**EXERCISE PROMPT:**
Return each line of the listing that contains the string "labels".

(DATASET begins)

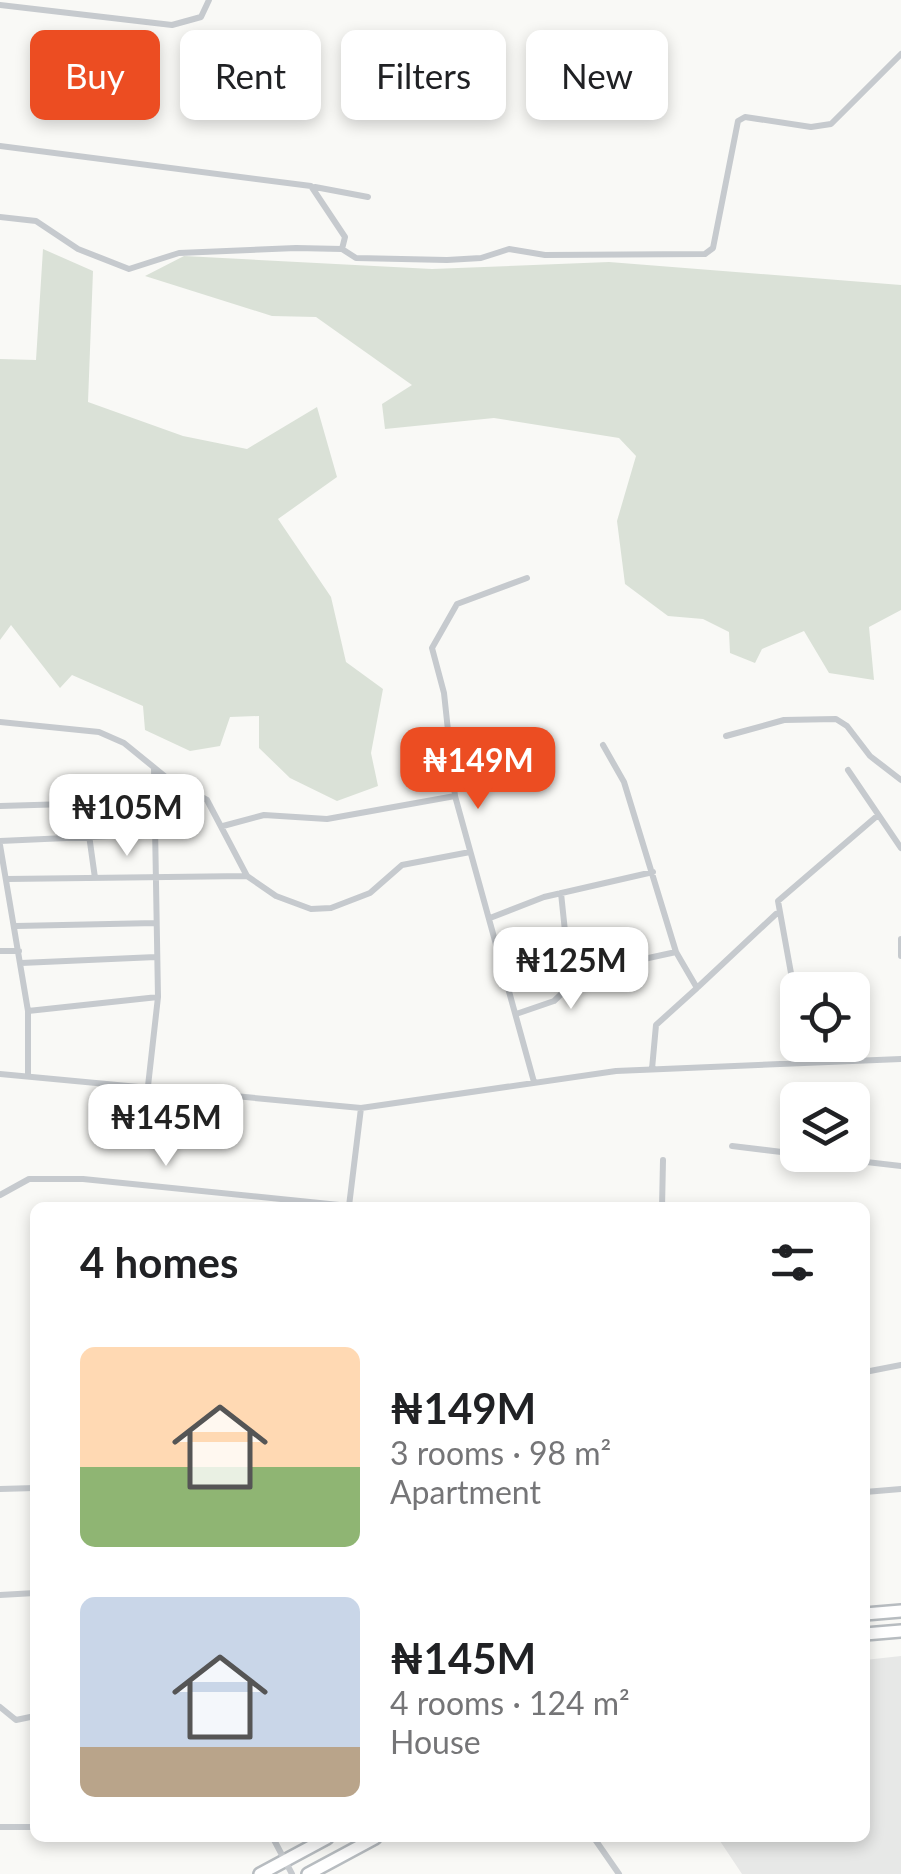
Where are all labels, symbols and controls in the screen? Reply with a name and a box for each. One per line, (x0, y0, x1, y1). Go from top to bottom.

(DATASET ends)
(DATASET begins)

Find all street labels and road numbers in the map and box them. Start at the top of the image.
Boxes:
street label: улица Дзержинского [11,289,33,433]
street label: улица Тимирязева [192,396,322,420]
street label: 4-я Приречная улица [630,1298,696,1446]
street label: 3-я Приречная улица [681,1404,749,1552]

(DATASET ends)

**RESPONSE TO THIS EXERCISE:**
Where are all labels, symbols and controls in the screen? Reply with a name and a box for each. One per line, (x0, y0, x1, y1). Go from top to bottom.
Find all street labels and road numbers in the map and box them. Start at the top of the image.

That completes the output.